Marika’s fleet arrives in the area of space where the Golden Ghost Ship appeared to face not one but three Grand Crosses. Coorie leads an EW attack, with all other EW techs working in synch. With the fleet fully cooperative and coordinated, they can focus their attacks on the enemy without risk of hitting each other. The two escort grand crosses are eventually blown up, and Marika leads a boarding party to the lead Grand Cross. All three ships were fully automated, with Quartz Christie the only one aboard. After exchanging a few words, Christie escapes and activates the self-destruct. Victorious, Marika sets a course back to Sea of Morningstar to continue her studies and cafe job, determined to continue being a high school girl pirate.
The Grand Cross-type battleships were built up as formidable, perhaps indomitable force to be reckoned with, and the episode wisely raises the stakes by introducing a fleet of three rather than one against Marika’s fleet of ten ships. Numbers make the difference though, as it’s really one spoiled brat (Christie) with three very expensive and flashy toys up against thousands of dedicated pirates hungry for glory; with centuries of combined experience. The battle is the highlight of the series, featuring lots of stuff getting blown up, and Coorie working keyboards with both hands and feet. Christie never had a chance, though she didn’t go quietly. We were a little amused when she told Marika she “won’t run and hide”, right before running and hiding, but someone like her would never allow herself to be a prisoner.

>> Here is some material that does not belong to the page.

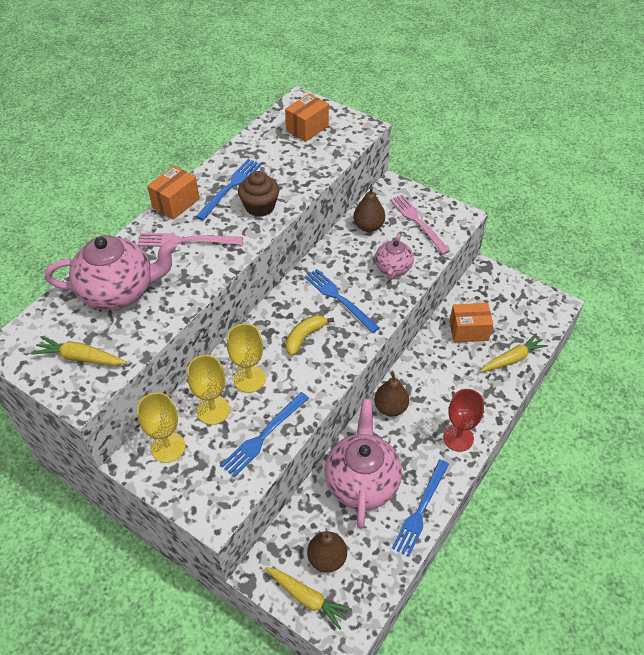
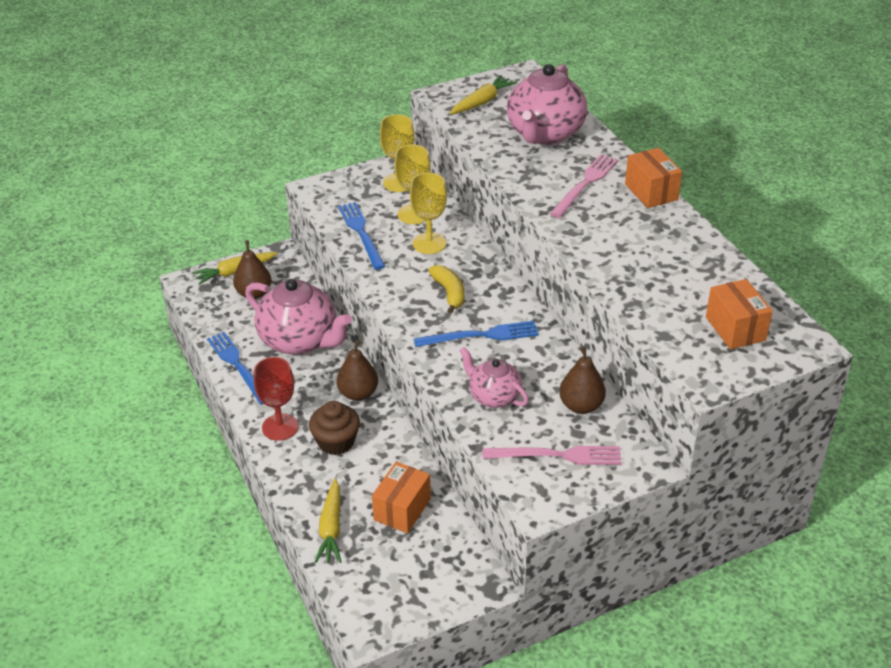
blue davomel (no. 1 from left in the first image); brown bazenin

Who would have thought the young, earnest, but sometimes scatterbrained and often overstretched high school freshman Marika Kato would become the first pirate in more than a century to lead a coordinated pirate fleet against a foe? And not only lead the fleet to battle, but lead it to victory? Looking back to the first episode, not us…and yet here we are. She did it. And she did it without flunking out of school or losing her part-time maid cafe job, two things that were then, and remain now, crucial parts of her life. She’d be the first to admit she couldn’t have done anything without all of the help from her amazing crew and loving friends and family, be they involved in her daily life or working in the background. So ends an immensely enjoyable sci-fi pirate series with a lot of heart, easy-to-like cast, and above-average production values.